◆ What you will do
Please rewrite the rows from the start through the line containing "തകർത്തടിച്ച്", including that line, replacing "image" with "photo" and changing nothing else. Leave the pictures out of your answer.

* * * *

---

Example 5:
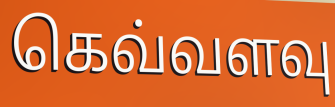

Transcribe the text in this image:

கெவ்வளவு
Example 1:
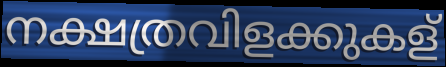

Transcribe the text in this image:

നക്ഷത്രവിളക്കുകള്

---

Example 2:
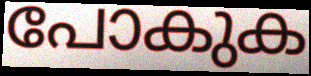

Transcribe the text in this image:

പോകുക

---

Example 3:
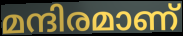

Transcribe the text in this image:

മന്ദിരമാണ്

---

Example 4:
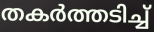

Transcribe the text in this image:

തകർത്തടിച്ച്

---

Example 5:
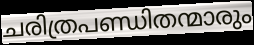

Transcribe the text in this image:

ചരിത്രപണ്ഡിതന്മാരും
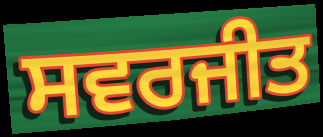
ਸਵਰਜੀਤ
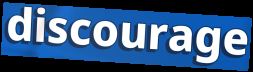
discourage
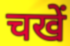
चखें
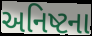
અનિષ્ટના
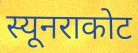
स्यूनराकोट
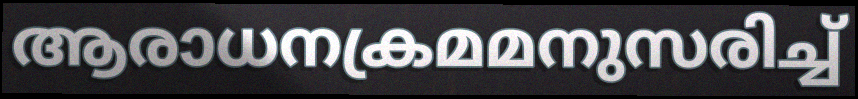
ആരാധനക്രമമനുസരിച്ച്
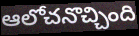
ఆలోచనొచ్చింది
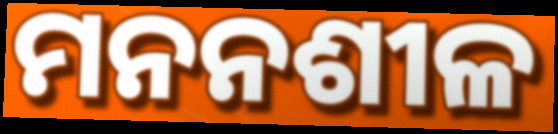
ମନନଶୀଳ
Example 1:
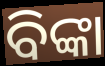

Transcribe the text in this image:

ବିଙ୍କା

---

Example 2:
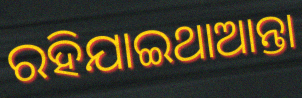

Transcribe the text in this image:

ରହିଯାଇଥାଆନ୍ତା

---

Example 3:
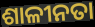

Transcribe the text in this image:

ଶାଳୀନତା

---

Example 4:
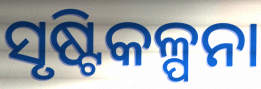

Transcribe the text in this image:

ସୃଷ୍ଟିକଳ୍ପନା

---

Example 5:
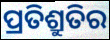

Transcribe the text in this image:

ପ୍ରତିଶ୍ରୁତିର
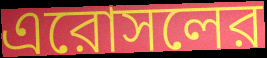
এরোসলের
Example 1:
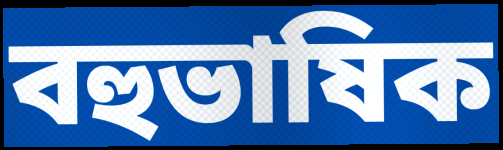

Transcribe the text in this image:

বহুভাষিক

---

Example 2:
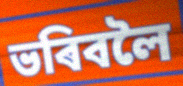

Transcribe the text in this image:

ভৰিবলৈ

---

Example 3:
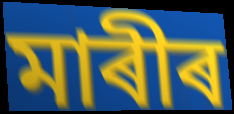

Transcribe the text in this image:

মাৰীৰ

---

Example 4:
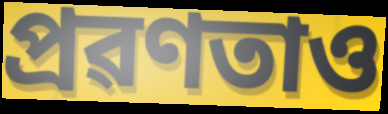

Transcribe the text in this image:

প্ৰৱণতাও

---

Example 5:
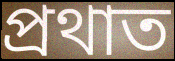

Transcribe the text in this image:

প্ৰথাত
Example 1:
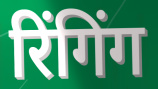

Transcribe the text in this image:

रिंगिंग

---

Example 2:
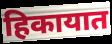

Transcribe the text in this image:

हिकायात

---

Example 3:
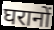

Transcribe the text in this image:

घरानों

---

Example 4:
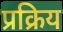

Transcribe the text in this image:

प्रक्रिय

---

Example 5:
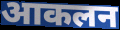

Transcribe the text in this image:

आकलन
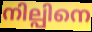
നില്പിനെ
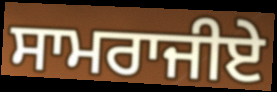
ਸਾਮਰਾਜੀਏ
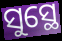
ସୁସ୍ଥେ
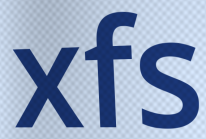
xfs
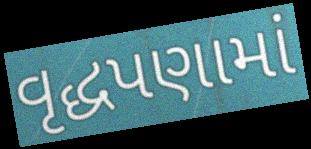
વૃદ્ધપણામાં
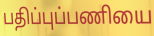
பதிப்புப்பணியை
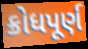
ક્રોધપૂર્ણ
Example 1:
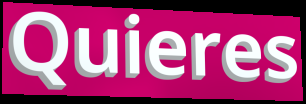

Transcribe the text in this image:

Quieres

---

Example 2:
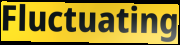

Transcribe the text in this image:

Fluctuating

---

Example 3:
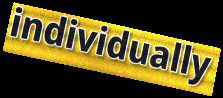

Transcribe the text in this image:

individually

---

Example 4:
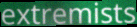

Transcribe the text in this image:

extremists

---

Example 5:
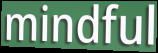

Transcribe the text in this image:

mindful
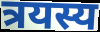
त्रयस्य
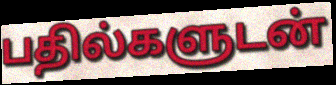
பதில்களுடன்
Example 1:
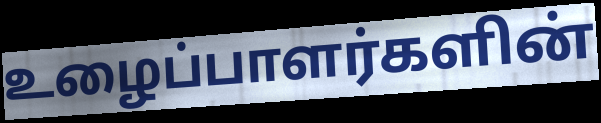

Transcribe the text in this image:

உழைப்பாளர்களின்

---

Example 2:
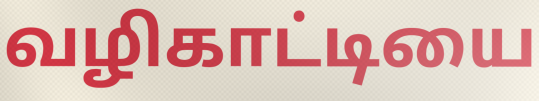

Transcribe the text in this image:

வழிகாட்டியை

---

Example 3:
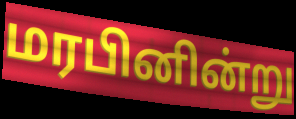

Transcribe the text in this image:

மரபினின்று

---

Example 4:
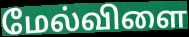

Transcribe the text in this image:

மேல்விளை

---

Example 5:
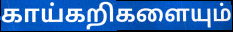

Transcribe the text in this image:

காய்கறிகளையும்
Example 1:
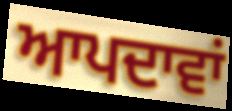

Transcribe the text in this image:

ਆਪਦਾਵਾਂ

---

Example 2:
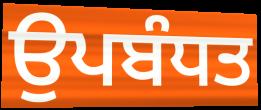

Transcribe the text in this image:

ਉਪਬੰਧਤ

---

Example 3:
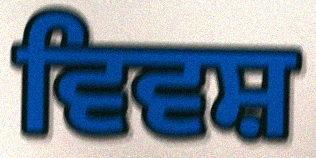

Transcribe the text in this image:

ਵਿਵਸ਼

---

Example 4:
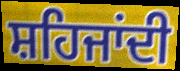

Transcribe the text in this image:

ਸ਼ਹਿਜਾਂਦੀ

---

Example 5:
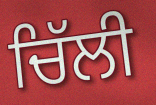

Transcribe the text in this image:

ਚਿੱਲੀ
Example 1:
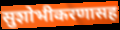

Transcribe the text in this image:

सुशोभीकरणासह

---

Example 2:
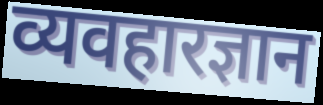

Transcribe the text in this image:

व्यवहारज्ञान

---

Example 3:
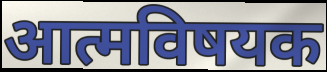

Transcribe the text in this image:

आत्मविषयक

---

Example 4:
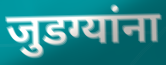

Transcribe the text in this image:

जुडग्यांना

* * * *

◆ Result of the exercise
---

Example 5:

Transcribe the text in this photo:

கெவ்வளவு
Example 1:

Transcribe the text in this photo:

നക്ഷത്രവിളക്കുകള്

---

Example 2:

Transcribe the text in this photo:

പോകുക

---

Example 3:

Transcribe the text in this photo:

മന്ദിരമാണ്

---

Example 4:

Transcribe the text in this photo:

തകർത്തടിച്ച്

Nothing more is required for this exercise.